Ever wonder why whole athletic teams re-locate from one city to another? Either it is known or not, or, if lost in time, out of curiosity, a documentary, either on U-Tube or Amazon Video, restores the missing link. In 1957, the Brooklyn Dodgers wrapped it up at Ebbets Field and commenced the 1958 season in Los Angeles. Believe it or not, airplanes had something to do with the decision. Every once in a while, a tourist in New York City might take a notion to visiting the stadium where the Brooklyn Dodgers played. But it is not there. It had already fallen into a state of disrepair prior to the big move. Outside of Virginia, or other hyper-prideful states, the spirit of preservation, which often goes against plain economic sense, is rarely present.
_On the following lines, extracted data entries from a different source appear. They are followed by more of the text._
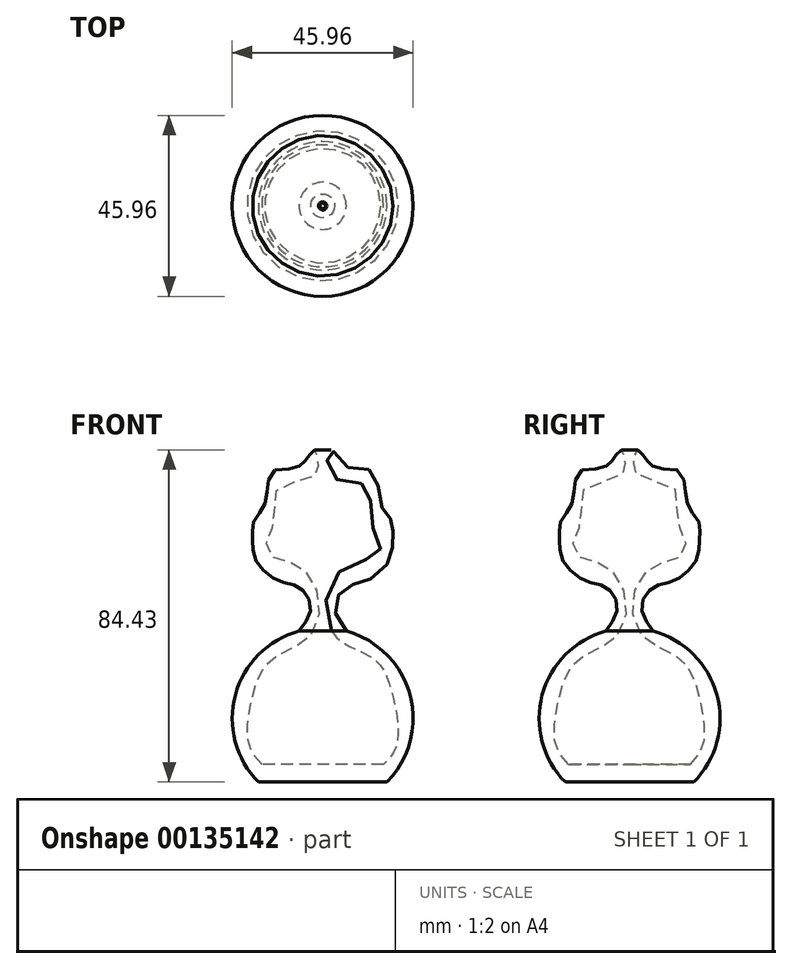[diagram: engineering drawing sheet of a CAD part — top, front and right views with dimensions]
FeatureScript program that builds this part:
annotation { "Feature Type Name" : "Feature", "Feature Type Description" : "" }
export const myFeature = defineFeature(function(context is Context, id is Id, definition is map)
    precondition{}
    {
        {
            var Q0;
            Q0=qCreatedBy(makeId("Front.planeOp"),FACE);
            var sketch = newSketch(context, id + "F0", { "sketchPlane" : qUnion([Q0])});
            skArc(sketch, "E0", {"start": v(-6, 22.18) * mm, "mid": v(-22.19, 5.97) * mm, "end": v(-16.32, -16.18) * mm});
            skFitSpline(sketch, "E1", {"points": [v(0, -16.18) * mm, v(-16.32, -16.18) * mm], "startDerivative": vector(-10.47, 0) * mm, "endDerivative": vector(-10.47, 0) * mm});
            skFitSpline(sketch, "E2", {"points": [v(-6, 22.18) * mm, v(-3.05, 28.28) * mm, v(-6, 33.33) * mm, v(-11.25, 35.01) * mm, v(-16.93, 40.06) * mm, v(-17.77, 45.1) * mm, v(-17.77, 49.1) * mm, v(-16.93, 51.2) * mm, v(-14.61, 54.78) * mm, v(-12.72, 62.77) * mm, v(-6, 64.03) * mm, v(-2, 68.23) * mm, v(-2, 61.72) * mm, v(-10.83, 59.2) * mm, v(-12.51, 49.52) * mm, v(-14.4, 42.16) * mm, v(-4.31, 37.32) * mm, v(-2.2, 22.18) * mm, v(-12.51, 15.46) * mm, v(-17.35, 7.46) * mm, v(-18.82, -6.62) * mm, v(-15.46, -11.67) * mm], "startDerivative": vector(98.2, 131.53) * mm, "endDerivative": vector(97.7, -93.63) * mm});
            skLineSegment(sketch, "E3", {"start": v(-15.46, -11.67) * mm, "end": v(0, -11.67) * mm});
            skLineSegment(sketch, "E4", {"start": v(0, -11.67) * mm, "end": v(0, -16.18) * mm});
            skLineSegment(sketch, "E5", {"start": v(0, 73.91) * mm, "end": v(0, -31.65) * mm});
            skSolve(sketch);
        }
        {
            var Q0;
            Q0=makeQuery(id+"F0.imprint","IMPRINT",FACE,{"disambiguationData":[TD([[makeQuery(id+"F0.imprint","IMPRINT",EDGE,{"derivedFrom":sQuery(id+"F0.wireOp",EDGE,"E0")}),1.0]])]});
            var Q1;
            Q1=sQuery(id+"F0.wireOp",EDGE,"E5");
            revolve(context, id + "F1", {"entities" : qUnion([Q0]), "axis" : qUnion([Q1]), "revolveType" : RevolveType.FULL});
        }
    });
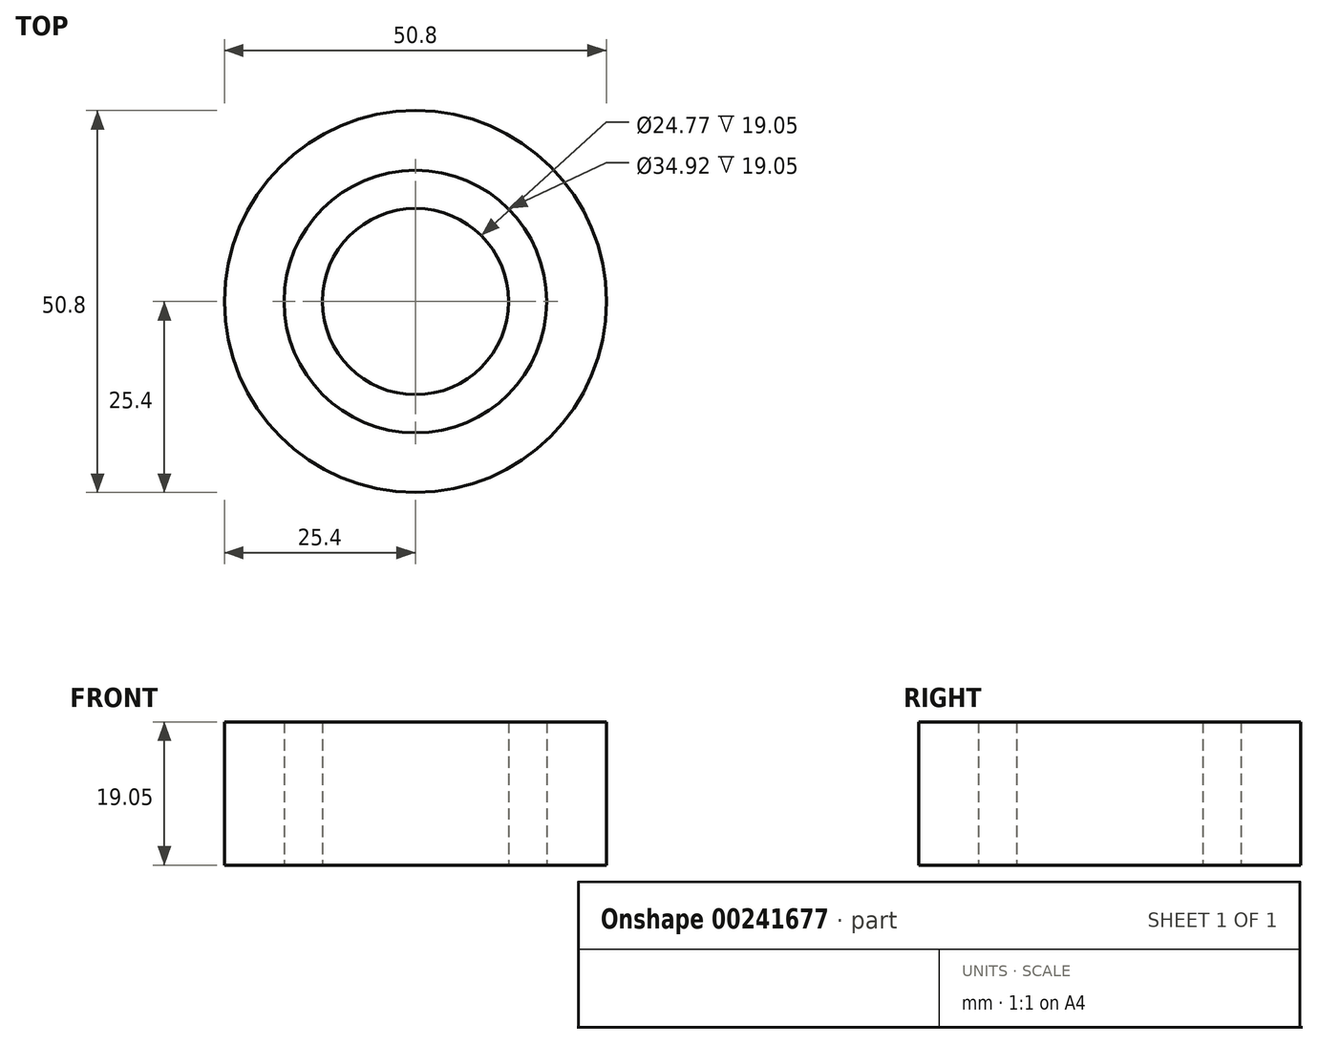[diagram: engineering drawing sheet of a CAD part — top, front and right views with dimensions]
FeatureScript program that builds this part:
annotation { "Feature Type Name" : "Feature", "Feature Type Description" : "" }
export const myFeature = defineFeature(function(context is Context, id is Id, definition is map)
    precondition{}
    {
        {
            var Q0;
            Q0=qCreatedBy(makeId("Top.planeOp"),FACE);
            var sketch = newSketch(context, id + "F0", { "sketchPlane" : qUnion([Q0])});
            skCircle(sketch, "E0", {"center": v(0, 0) * mm, "radius": 25.4 * mm});
            skCircle(sketch, "E1", {"center": v(0, 0) * mm, "radius": 17.46 * mm});
            skSolve(sketch);
        }
        {
            var Q0;
            Q0 = qSketchRegion(id + "F0", true);
            extrude(context, id + "F1", {"entities" : qUnion([Q0]), "depth" : 19.05 * mm});
        }
        {
            var Q0;
            Q0=qCreatedBy(makeId("Top.planeOp"),FACE);
            var sketch = newSketch(context, id + "F2", { "sketchPlane" : qUnion([Q0])});
            skPoint(sketch, "E2.0", {"position": v(0, 0) * mm});
            skCircle(sketch, "E3.0", {"center": v(0, 0) * mm, "radius": 17.46 * mm});
            skCircle(sketch, "E4.0", {"center": v(0, 0) * mm, "radius": 12.38 * mm});
            skSolve(sketch);
        }
        {
            var Q0;
            Q0 = qSketchRegion(id + "F2", true);
            extrude(context, id + "F3", {"entities" : qUnion([Q0]), "depth" : 19.05 * mm});
        }
    });
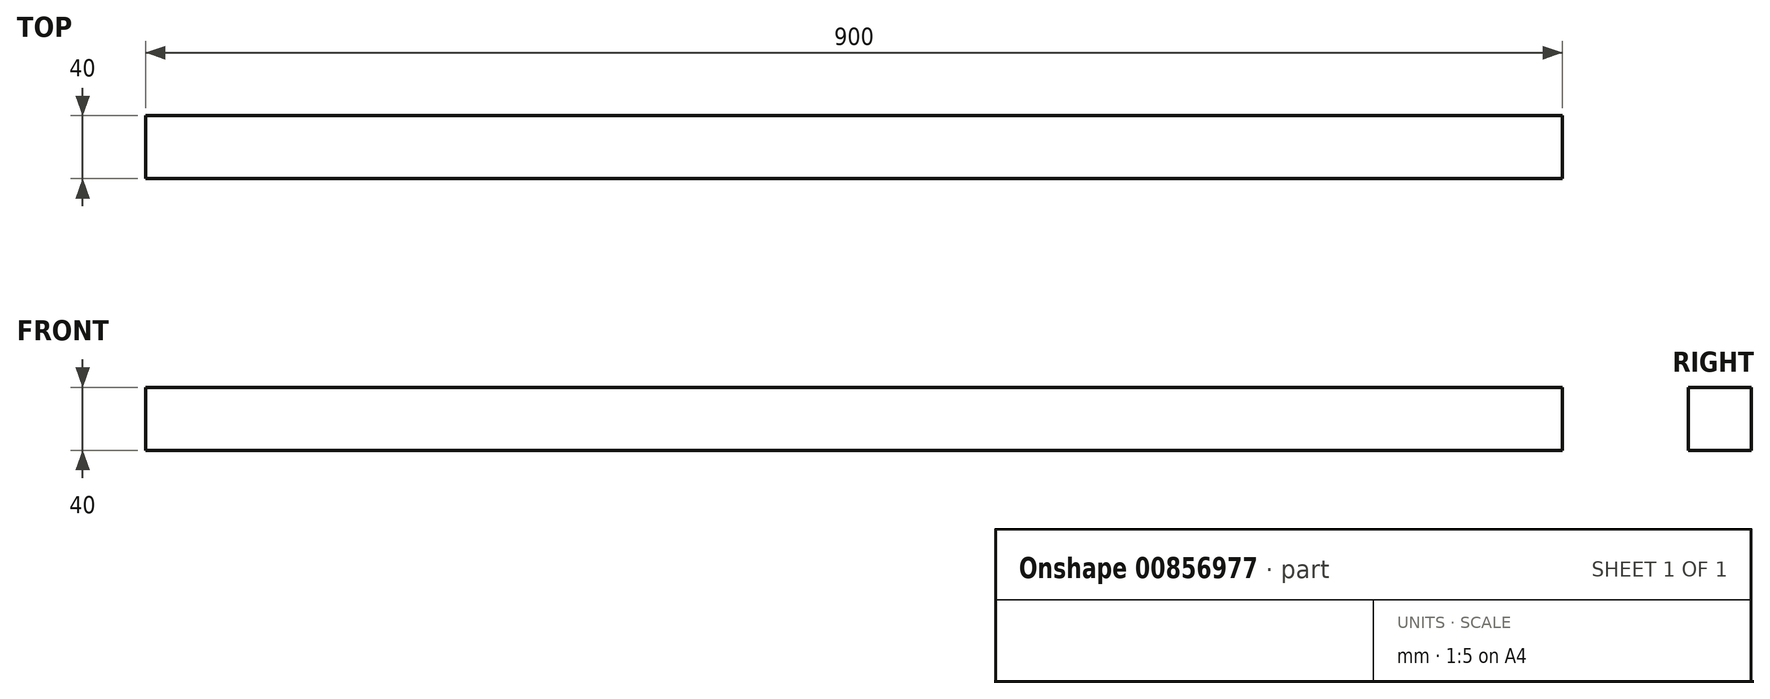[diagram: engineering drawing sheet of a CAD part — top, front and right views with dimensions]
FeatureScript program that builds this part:
annotation { "Feature Type Name" : "Feature", "Feature Type Description" : "" }
export const myFeature = defineFeature(function(context is Context, id is Id, definition is map)
    precondition{}
    {
        {
            var Q0;
            Q0=qCreatedBy(makeId("Right.planeOp"),FACE);
            var sketch = newSketch(context, id + "F0", { "sketchPlane" : qUnion([Q0])});
            skLineSegment(sketch, "E0.bottom", {"start": v(0, 0) * mm, "end": v(40, 0) * mm});
            skLineSegment(sketch, "E0.top", {"start": v(0, -40) * mm, "end": v(40, -40) * mm});
            skLineSegment(sketch, "E0.left", {"start": v(0, 0) * mm, "end": v(0, -40) * mm});
            skLineSegment(sketch, "E0.right", {"start": v(40, 0) * mm, "end": v(40, -40) * mm});
            skSolve(sketch);
        }
        {
            var Q0;
            Q0=makeQuery(id+"F0.imprint","IMPRINT",FACE,{"disambiguationData":[TD([[makeQuery(id+"F0.imprint","IMPRINT",EDGE,{"derivedFrom":sQuery(id+"F0.wireOp",EDGE,"E0.bottom")}),-1.0]])]});
            extrude(context, id + "F1", {"entities" : qUnion([Q0]), "depth" : 900 * mm, "offsetDistance" : 25 * mm});
        }
        {
            var Q0;
            Q0=makeQuery(id+"F1.opExtrude","SWEPT_FACE",FACE,{"disambiguationData":[OSD([sQuery(id+"F0.wireOp",EDGE,"E0.right")])]});
            var sketch = newSketch(context, id + "F2", { "sketchPlane" : qUnion([Q0])});
            skLineSegment(sketch, "E1", {"start": v(0, -20) * mm, "end": v(-20, -20) * mm, "construction": true});
            skLineSegment(sketch, "E2", {"start": v(-900, -20) * mm, "end": v(-880, -20) * mm, "construction": true});
            skSolve(sketch);
        }
        {
            var Q0;
            Q0=makeQuery(id+"F1.opExtrude","SWEPT_FACE",FACE,{"disambiguationData":[OSD([sQuery(id+"F0.wireOp",EDGE,"E0.left")])]});
            var sketch = newSketch(context, id + "F3", { "sketchPlane" : qUnion([Q0])});
            skLineSegment(sketch, "E3", {"start": v(0, -20) * mm, "end": v(20, -20) * mm, "construction": true});
            skLineSegment(sketch, "E4", {"start": v(900, -20) * mm, "end": v(880, -20) * mm, "construction": true});
            skSolve(sketch);
        }
    });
Well, the “bums” had a great roster in the final years that rivaled their crosstown foes, the New York Yankees. They had Pee Wee Reese, Jackie Robinson, Duke Snider, and Roy Campanella. But they also had, at first base, a golden glove fielder as well as a dependable slugger who makes a ghostly appearance in Field of Dreams (1989). The subtitle of the documentary is “The Quiet Man”, mixing Gil Hodges up with the character in the John Wayne movie (1952). He was, in fact, low key, as well as a steady performer. His personal stats are as good as any hall-of-famer: 18 seasons, 370 home runs, a .273 average, and 1,274 RBI’s, including the winning runs in the World Series against the Yankees in 1955. He attended 8 all-star games and was, from 1940 to 1960, considered among the top-ten home run hitters. In a single game, once, he homered four times.
Sadly, a heart attack took him at the age of 47 in 1972. Out of sight, out of mind applies. But his colleagues and peers never forgot him and they weigh in, from time to time, in the documentary. We hear from Carl Erskine, Duke Snider, Ralph Kiner, Branch Rickey (owner), and Yogi Berra. I remember the L.A. Dodgers from Wrigley Field. The Cubs had nothing but pain and woe against the likes of Don Drysdale and Sandy Koufax. By then few thought much of the antecedents of the brand new Los Angeles franchise. I also saw Mantle and Maris at the old Comiskey Park. They made the Sox (1959 champs) sweat. But the Brooklyn Dodgers, like the New York Yankees, were hard to find on a transistor radio, though weak and staticky signals now and then managed to come across.
These were the days before baseball took a turn, not only in my opinion, for the worse, by emphasizing salaries, starter jackets, memorabilia, signatures, and hot tubs where there used to be grandstands. The 1981 strike that took till August to settle disgusted many diehard fans. After that, it would never be known if players were really playing or just posing for photo-ops. They seemed, rightly or wrongly, to be full of themselves. They were the nouveau riche, millionaires, though it was a thrill to see, just prior to the infamous strike, Reggie Jackson stand as still as a statue while a ball he clobbered sailed over the fences. There are always exceptions. Which brings me to the word that best describes Hodges — exceptional. Throughout the documentary, players express their wonderment at the man’s exclusion from Cooperstown. I wonder, too.
He also managed the New York Mets to a World Championship over the Baltimore Orioles in 1969. Not bad. But to get back to the beginning, it has never seemed right that the New Orleans Jazz became the Utah Jazz, though that was a basketball thing, not the national pastime. Lucky L.A., however, to inherit a team with so much history.